Questões de leitura:
**A)** Responda às perguntas abaixo com base no texto sobre commodities e agricultura.
(i) Com que expressão Maristela Svampa caracterizou o período?
(ii) Segundo os dados da Rede PENSSAN, quantas pessoas estão na categoria de insegurança alimentar grave?
(iii) Em que universidade Sergio Pereira Leite é professor titular?
**B)** Escreva a parte seguinte do texto sobre commodities e agricultura, começando logo após a última frase apresentada.

Figura 2 – balança comercial do “macro setor agrícola” (exportações, importações e saldo) – 2000/2020 (em us$ fob)
O aumento dos preços das commodities e sua capacidade de geração de divisas levaram Maristela Svampa a caracterizar o período como o “Consenso das Commodities”[5], em contraste com o “Consenso de Washington”, cunhado para retratar o ajustamento estrutural das economias latino-americanas. Esse ciclo impactou diretamente o uso de recursos naturais, em particular a terra, pressionando seus custos, assim como áreas destinadas à preservação do meio ambiente e aquelas objeto da posse de populações originárias, em particular nos biomas da Amazônia e do cerrado, abrindo espaço para novas disputas territoriais fartamente noticiadas pela imprensa. Outro efeito do mesmo movimento é a diminuição da área destinada ao plantio das culturas alimentares, em particular aquelas que integram a cesta básica e são comercializadas em âmbito local e/ou regional. Como demonstram Flexor et al. (2022), arroz e feijão perderam terreno consideravelmente nesses vinte anos, o que foi relativamente compensado pelo aumento da produtividade em determinados anos. Resultado dessa equação é o encarecimento dos preços dos bens que integram a alimentação de boa parte da população e o retorno impressionante da fome no país, associado ao desmonte de políticas agroalimentares nos últimos cinco anos. Dados produzidos pela Rede PENSSAN informam que praticamente 60% da população brasileira encontra-se atualmente no grupo de insegurança alimentar, sendo 33 milhões de pessoas na categoria de insegurança alimentar grave[6].
*Guilherme C. Delgado é pesquisador aposentado do Instituto de Pesquisa Econômica Aplicada e membro da Direção Colegiada da Associação Brasileira de Reforma Agrária. Sergio Pereira Leite é professor Titular do Programa de Pós-Graduação de Ciências Sociais em Desenvolvimento, Agricultura e Sociedade, da Universidade Federal Rural do Rio de Janeiro.

Material fornecido:
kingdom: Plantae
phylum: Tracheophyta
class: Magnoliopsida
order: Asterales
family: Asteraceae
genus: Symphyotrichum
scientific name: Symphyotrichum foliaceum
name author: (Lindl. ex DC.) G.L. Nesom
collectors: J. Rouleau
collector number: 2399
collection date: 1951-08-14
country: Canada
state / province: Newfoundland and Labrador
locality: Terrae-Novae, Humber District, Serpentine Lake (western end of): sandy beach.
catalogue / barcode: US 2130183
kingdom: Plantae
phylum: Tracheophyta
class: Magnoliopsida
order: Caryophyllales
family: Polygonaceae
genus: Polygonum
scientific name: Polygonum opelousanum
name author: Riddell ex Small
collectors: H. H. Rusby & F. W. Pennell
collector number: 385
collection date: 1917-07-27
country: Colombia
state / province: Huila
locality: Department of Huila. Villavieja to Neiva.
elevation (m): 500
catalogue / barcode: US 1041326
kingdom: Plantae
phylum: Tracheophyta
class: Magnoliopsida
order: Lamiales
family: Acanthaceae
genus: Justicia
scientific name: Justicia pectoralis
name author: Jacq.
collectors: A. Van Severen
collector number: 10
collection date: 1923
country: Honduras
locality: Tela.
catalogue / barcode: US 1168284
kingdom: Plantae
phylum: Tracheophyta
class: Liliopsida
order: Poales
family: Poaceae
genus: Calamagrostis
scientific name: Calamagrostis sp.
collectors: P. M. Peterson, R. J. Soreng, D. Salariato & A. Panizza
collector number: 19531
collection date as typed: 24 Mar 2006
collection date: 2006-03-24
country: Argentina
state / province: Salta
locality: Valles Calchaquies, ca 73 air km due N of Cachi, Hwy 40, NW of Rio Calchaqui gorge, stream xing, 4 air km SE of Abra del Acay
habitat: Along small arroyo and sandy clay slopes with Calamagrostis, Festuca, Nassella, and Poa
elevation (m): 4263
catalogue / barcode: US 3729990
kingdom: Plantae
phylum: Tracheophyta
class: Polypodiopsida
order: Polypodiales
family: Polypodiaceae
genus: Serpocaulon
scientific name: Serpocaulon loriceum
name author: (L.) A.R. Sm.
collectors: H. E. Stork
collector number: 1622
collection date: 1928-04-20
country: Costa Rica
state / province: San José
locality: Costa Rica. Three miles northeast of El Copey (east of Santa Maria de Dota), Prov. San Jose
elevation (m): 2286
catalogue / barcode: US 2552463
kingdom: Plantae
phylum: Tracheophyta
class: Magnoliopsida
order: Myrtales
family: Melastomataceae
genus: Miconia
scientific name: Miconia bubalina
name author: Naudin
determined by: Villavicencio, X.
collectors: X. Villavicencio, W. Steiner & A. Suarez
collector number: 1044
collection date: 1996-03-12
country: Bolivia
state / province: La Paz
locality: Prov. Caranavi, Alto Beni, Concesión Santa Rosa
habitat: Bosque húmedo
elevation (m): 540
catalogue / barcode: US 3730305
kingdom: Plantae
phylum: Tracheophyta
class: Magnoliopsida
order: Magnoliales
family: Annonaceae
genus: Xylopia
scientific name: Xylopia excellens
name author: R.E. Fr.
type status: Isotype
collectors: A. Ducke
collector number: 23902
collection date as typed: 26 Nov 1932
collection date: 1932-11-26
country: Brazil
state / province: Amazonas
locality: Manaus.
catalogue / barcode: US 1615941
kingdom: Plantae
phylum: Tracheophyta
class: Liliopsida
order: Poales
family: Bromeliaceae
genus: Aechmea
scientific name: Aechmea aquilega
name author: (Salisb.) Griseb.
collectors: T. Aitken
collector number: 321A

Respostas do exercício:
**A)**
(i) "Consenso das Commodities".
(ii) 33 milhões de pessoas.
(iii) Na Universidade Federal Rural do Rio de Janeiro.

**B)**
Referências:
[1] Sobre uma discussão mais aprofundada a respeito do emprego e do significado do termo “agronegócio”, ver DELGADO, G. 2012. Do capital financeiro na agricultura à economia do agronegócio: mudanças cíclicas em meio século (1965-2012). Porto Alegre: Ed. UFRGS, 142 p.; e HEREDIA, B.; PALMEIRA, M.; LEITE, S.P. 2010. Sociedade e economia do agronegócio no Brasil. Revista Brasileira de Ciências Sociais, 25 (74): 159-196.
[2] Ver INSTITUTO BRASILEIRO DE GEOGRAFIA E ESTATÍSTICA, 2019. Censo Agropecuário 2017. Rio de Janeiro: IBGE.
[3] FLEXOR, G.; KATO, K.; LEITE, S.P. 2022. Transformações na agricultura brasileira e os desafios para a segurança alimentar e nutricional no século XXI. Textos para Discussão, 82. Rio de Janeiro: Fiocruz. (Projeto Saúde Amanhã).
[4] Cf. FLEXOR, G. et al., 2022. Op. cit.
[5] SVAMPA, M. 2013. Consenso de los commodities y lenguajes de valoración en America Latina. Nueva Sociedad, no. 244 (30:46), mar/abr.
[6] REDE BRASILEIRA DE PESQUISA EM SOBERANIA E SEGURANÇA ALIMENTAR E NUTRICIONAL (Rede PENSSAN). 2022. II Inquérito Nacional sobre Insegurança Alimentar no Contexto da Pandemia da Covid 19 no Brasil – II VIGISAN: Relatório Final. São Paulo, SP: Fundação Friedrich Ebert, Rede PENSSAN.